The Cardinal offense has changed in one radical way. It used to feature play-action passing to the tight ends, but so far this year that group has caught just six passes, and the leading TE pass catcher Luke Kaumatule, who has three of those, has been shifted to defensive end after an injury to all-conference stud Ben Gardner, out for the rest of the season with a torn pectoral muscle.

The outside receivers have improved, though. They’ve gotten big plays from Whitfield, Ty Montgomery and Devon Cajuste. The three have combined for 10 touchdowns, including strikes of 57, 46 and 30 yards. It’s an element the team lacked in prior years, combined with Gaffney and the defense, a formidable challenge.

Stanford is the anti-Oregon in many ways. For the last four years the game has been for BCS bowls and shots at the national title, and the teams have split the series 2-2. Oregon has the flashy uniforms and the no-huddle spread offense. The Cardinal are old-school smashmouth.

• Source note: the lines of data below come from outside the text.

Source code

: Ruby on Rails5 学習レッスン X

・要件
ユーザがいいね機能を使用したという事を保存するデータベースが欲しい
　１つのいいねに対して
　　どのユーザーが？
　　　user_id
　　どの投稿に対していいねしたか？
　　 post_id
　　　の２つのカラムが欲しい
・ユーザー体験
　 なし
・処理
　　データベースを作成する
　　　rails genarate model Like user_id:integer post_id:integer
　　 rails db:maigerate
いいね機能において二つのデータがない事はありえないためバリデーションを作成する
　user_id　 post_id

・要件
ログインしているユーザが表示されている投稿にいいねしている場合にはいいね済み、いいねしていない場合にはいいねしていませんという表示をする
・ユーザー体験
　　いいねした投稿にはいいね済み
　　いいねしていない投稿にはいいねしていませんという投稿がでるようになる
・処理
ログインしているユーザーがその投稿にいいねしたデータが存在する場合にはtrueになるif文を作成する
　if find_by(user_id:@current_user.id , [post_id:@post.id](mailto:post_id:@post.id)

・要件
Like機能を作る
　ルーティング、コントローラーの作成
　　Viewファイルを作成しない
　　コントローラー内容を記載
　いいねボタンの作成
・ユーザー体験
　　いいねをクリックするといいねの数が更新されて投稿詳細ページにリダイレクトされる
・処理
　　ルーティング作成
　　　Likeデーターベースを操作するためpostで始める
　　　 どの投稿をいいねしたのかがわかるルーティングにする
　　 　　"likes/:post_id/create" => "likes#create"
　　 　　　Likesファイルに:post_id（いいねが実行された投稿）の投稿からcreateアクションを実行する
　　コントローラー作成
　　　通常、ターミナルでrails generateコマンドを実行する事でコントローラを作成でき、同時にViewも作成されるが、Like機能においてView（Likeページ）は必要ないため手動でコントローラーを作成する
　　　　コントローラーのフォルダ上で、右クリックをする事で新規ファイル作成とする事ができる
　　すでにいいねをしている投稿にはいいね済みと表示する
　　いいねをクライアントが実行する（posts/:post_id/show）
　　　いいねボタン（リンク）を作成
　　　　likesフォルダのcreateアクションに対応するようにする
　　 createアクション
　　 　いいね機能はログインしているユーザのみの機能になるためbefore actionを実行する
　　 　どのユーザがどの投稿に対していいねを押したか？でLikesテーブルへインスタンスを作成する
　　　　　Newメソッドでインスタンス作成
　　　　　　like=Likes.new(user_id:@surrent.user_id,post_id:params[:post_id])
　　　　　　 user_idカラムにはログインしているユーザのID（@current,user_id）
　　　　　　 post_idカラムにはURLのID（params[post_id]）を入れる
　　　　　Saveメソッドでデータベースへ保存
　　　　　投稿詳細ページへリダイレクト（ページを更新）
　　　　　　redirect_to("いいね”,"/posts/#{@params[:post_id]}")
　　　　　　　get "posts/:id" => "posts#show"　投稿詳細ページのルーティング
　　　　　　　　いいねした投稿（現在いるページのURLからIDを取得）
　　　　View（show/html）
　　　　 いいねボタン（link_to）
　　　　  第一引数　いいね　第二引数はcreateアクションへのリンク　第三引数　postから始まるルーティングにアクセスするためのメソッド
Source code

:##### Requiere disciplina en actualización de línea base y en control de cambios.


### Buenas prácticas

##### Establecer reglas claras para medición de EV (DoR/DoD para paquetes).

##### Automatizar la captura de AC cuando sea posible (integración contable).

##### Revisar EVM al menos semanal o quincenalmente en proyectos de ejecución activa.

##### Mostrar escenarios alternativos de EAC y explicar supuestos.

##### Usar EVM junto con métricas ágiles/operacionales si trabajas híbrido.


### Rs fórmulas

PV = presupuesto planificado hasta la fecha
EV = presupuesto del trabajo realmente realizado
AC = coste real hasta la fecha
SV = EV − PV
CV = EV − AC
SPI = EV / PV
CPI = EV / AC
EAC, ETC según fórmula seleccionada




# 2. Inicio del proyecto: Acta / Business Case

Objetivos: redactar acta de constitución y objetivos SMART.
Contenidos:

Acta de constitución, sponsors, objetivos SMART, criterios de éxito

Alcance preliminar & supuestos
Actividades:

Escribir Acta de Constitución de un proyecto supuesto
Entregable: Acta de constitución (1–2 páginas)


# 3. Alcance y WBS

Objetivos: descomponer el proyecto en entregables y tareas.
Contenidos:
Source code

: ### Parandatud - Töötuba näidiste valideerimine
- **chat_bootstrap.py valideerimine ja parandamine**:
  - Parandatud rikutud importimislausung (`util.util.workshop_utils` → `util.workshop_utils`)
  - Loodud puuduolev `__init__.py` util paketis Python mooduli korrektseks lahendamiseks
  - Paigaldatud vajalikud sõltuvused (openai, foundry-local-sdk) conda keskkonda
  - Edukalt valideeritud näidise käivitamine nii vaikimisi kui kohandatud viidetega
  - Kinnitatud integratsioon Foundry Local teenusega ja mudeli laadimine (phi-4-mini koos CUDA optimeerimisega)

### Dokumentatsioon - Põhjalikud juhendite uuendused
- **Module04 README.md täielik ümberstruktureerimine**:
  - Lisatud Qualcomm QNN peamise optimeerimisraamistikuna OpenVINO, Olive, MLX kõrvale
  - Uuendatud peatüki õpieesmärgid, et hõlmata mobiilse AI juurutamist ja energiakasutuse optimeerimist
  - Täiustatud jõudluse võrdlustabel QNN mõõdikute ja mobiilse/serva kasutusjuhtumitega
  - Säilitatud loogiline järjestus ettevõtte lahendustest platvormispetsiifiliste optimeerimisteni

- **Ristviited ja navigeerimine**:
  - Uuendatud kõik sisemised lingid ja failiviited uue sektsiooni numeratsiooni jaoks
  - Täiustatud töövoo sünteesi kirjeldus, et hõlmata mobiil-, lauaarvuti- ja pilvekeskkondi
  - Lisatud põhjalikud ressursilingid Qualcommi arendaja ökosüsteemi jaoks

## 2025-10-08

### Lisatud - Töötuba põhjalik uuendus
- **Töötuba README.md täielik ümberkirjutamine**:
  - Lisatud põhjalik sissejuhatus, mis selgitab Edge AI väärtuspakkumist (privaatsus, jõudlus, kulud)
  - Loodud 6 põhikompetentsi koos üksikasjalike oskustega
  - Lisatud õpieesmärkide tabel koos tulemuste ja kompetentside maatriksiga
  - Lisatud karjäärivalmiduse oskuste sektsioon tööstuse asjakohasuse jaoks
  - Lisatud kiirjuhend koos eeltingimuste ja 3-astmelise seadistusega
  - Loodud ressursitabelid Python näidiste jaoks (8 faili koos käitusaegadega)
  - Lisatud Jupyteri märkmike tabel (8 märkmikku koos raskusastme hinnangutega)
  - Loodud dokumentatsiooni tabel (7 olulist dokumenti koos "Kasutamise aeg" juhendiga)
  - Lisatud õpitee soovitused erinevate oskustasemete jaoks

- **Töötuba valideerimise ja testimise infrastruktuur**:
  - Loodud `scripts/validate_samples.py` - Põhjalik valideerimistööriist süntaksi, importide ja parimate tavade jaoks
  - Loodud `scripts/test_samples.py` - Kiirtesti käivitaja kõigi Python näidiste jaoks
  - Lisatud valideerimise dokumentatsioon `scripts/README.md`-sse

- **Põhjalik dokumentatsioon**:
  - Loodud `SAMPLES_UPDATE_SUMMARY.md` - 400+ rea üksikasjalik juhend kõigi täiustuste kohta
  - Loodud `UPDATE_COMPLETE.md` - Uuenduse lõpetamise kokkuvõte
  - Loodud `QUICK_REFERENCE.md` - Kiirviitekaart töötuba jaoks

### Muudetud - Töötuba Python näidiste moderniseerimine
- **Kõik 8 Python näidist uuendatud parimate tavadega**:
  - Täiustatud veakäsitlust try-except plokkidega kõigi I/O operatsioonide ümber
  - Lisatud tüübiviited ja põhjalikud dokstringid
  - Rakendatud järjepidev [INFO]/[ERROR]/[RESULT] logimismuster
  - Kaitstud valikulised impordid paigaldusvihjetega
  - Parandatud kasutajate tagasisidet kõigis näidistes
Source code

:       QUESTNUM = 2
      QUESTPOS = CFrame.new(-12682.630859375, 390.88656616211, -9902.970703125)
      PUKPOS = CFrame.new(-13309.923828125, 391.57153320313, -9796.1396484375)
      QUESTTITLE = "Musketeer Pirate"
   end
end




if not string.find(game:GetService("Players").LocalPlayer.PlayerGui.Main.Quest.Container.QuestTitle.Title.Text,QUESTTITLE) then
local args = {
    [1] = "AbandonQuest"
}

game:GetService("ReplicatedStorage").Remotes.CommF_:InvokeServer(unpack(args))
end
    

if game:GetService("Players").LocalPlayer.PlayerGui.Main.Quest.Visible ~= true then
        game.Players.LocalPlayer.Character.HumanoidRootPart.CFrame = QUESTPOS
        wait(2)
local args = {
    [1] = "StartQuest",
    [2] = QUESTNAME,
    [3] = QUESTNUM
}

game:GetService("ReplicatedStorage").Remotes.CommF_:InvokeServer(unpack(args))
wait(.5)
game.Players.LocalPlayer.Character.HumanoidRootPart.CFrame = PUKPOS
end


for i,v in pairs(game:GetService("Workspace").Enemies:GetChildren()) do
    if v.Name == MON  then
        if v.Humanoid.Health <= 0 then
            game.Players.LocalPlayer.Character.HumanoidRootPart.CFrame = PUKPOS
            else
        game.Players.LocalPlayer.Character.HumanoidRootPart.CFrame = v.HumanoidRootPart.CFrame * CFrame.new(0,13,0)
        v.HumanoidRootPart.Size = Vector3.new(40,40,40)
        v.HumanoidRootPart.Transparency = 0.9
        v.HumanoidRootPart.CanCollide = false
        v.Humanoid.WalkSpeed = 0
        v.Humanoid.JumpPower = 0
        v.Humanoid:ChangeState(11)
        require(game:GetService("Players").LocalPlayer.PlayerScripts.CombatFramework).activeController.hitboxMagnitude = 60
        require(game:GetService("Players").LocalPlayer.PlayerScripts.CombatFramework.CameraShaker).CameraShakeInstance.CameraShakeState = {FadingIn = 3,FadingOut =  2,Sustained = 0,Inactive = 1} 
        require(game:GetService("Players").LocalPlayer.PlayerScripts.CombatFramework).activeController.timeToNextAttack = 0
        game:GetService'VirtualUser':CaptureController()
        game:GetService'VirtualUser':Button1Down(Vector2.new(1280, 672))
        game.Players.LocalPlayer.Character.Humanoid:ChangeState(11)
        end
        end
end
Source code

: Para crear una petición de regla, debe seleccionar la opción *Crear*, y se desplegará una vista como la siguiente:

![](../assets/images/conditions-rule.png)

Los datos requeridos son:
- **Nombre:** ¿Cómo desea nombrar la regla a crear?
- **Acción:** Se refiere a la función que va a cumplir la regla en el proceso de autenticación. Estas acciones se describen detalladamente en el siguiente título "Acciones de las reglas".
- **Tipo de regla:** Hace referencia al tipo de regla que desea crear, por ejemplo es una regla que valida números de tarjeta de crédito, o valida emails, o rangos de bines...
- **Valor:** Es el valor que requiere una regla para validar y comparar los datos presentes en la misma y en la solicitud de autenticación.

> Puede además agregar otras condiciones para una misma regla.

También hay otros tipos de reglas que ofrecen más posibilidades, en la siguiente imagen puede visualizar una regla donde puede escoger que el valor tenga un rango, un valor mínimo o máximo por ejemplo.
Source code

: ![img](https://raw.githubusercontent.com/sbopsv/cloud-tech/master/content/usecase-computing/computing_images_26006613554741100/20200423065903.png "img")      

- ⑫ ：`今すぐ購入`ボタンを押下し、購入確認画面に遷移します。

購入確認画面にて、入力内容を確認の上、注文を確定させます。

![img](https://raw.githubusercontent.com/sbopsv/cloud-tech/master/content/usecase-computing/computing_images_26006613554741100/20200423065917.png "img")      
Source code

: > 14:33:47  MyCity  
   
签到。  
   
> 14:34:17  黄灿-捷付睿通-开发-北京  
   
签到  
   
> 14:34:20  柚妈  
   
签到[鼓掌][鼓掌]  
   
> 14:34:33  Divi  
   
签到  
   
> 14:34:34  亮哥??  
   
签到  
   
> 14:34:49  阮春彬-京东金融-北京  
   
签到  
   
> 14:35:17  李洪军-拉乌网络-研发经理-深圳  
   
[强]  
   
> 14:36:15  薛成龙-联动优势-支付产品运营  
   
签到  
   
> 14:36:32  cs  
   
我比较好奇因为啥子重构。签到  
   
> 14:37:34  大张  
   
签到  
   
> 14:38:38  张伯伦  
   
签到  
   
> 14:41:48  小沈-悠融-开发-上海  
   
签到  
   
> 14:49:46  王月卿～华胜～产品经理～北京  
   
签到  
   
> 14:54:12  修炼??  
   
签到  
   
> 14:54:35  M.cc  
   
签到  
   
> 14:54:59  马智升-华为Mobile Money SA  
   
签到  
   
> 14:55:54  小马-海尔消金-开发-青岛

They employ one formation where 6-5, 316 tackle Josh Garnett lines up as the “Ogre” tight end, another that features nine linemen, Gaffney, and Hogan, daring opponents to stop the run. They frequently can’t.

In 2009, when Shaw was offensive coordinator and Jim Harbaugh was head coach, Toby Gerhart battered the Ducks for 223 yards on the ground, much of it from the power formations in a 52-41 upset victory. Last year the Cardinal and White stifled the Ducks in overtime 17-14, behind 161 yards from Stepfan Taylor, while holding Marcus Mariota and the Oregon offense to their worst output in recent memory.

2001 also rankles. That season Joey Harrington and the Ducks were undefeated, ranked #5 and headed to their first national title game until the Cardinal ended a 23-game winning streak at Autzen Stadium with a fourth quarter comeback.

Stanford blocked two punts, executed a successful onside kick and forced an interception to overcome a two-touchdown lead, an unfolding nightmare of playing not to lose for Duck fans, one of the most bitter defeats in school history.